8.0,14.0,22.0,13.0,16.0,...
11.0,13.0,15.0,13.0,13.0,...
...

Region pair 4: vertical region is (bkpos_3p-1000bp, bkpos_3p+1000bp) and horizontal region is (bkpos_3p-1000bp, bkpos_3p+1000bp).

v=chr11:76138879-76140879	h=chr11:76138879-76140879	resolution=100	axis=1,1
80.0,52.0,27.0,42.0,33.0,...
52.0,140.0,56.0,61.0,50.0,...
27.0,56.0,124.0,72.0,50.0,...
42.0,61.0,72.0,152.0,57.0,...
33.0,50.0,50.0,57.0,112.0,...
...

Read Support

General usage

$python3 read_support.py -h
Read Support.

Usage:
    read_support.py call --bam_fn=IN_FILE --sv_fn=IN_FILE [--out_dir=OUT_DIR]
    read_support.py -h | --help

Options:
    -h --help           Show this screen.
    --version           Show version.
    --bam_fn=IN_FILE    Path of tumor bam file.
    --sv_fn=IN_FILE     Path of tumor sv vcf file.
    --out_dir=OUT_DIR   Path of out directory, [default: ./]

User can check the usability with demo case.

cd ComplexSV
python3 read_support.py call --bam_fn=demo_data/tumor.bam --sv_fn=demo_data/tumor.sv.vcf --out_dir=demo_data/

Understanding Output

The demo output file demo_data/simu.junc.reads.txt stores supporting split reads for given SV. It starts with "sv" section.

chrom_5p bkpos_5p chrom_3p bkpos_3p inner_ins splits_read_num
chr11 100000 chr1 101000 Inner-Ins:TACCGATAT 10

where inner_ins refers to the detected inner insertion, and splits_read_num refers to the number of supporting split read pairs.
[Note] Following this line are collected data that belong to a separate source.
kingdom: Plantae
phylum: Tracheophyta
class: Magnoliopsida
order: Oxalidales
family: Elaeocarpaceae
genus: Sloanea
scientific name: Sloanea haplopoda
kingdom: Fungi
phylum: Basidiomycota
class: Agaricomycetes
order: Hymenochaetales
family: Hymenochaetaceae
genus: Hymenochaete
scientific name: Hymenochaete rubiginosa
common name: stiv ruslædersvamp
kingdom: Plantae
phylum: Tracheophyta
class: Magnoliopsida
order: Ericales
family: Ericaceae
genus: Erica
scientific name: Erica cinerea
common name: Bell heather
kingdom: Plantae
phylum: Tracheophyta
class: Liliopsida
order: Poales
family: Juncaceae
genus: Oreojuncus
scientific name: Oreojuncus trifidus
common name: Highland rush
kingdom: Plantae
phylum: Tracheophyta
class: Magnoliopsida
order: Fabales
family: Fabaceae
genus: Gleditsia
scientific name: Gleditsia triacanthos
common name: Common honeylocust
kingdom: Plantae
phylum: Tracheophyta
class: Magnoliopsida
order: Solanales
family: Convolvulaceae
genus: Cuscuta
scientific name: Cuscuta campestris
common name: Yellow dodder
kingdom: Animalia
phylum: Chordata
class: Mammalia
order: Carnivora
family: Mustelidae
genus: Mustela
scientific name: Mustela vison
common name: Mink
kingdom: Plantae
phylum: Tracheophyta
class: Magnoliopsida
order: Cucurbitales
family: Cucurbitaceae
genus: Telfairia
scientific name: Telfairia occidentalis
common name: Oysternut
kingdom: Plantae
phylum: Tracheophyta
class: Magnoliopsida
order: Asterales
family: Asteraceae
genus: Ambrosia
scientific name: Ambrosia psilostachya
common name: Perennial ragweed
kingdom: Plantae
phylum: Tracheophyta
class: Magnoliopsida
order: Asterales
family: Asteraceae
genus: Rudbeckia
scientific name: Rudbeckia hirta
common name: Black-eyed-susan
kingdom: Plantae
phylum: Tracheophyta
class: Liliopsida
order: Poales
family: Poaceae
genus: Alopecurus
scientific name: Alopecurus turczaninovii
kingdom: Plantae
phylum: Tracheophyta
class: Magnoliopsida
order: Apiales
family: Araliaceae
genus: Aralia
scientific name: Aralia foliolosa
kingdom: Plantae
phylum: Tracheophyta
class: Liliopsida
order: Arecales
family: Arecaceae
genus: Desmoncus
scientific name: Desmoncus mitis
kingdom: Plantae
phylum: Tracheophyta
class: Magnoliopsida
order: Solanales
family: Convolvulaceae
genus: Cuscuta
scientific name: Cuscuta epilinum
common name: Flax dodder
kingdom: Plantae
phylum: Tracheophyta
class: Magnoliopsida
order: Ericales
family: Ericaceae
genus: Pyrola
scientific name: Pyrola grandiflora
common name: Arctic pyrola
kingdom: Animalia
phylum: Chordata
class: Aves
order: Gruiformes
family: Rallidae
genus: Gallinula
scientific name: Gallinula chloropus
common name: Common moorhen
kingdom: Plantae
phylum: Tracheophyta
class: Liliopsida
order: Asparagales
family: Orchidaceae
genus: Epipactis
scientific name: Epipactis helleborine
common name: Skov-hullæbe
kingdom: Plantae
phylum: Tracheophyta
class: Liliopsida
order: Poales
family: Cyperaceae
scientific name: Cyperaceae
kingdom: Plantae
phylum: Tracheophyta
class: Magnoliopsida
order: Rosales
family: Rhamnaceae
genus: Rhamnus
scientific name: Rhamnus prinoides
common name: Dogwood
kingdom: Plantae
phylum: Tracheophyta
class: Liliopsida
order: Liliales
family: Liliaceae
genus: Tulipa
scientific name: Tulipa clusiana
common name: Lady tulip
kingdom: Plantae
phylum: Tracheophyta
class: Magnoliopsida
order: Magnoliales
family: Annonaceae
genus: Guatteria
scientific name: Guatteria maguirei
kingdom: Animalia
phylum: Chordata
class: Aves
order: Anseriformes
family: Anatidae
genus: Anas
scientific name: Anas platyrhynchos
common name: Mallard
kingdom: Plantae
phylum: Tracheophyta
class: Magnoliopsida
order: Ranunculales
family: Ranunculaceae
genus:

Then, it list all supporting split reads, ordered by:

  • read_query_name, the read id;

  • read_flags, it consists of flag J, P, r, R, d, where

    Flag Description
    J The current read is split read
    P The paired read of current read is split read
    r The current read is reverse read
    R The paired read of current read is reverse read
    d The current read is duplicated
  • read_position, the read start position aligned to reconstructed SV haplotype.

     |<-   5'segment   ->| inner_ins |<- 3'  segment  ->|
     |xxxxxxxxxxxxxxxxxxx|iiiiiiiiiii|xxxxxxxxxxxxxxxxxx|
                    :    ^
           negative : <- 0 -> positive
                    :
    split_read:     xxxxxxxxxxxxxxxxxxxxxxxxxxxx
                    ^
    read_position: -5
    
  • read_seq, the read sequence;

  • read_qual, the read sequence quality.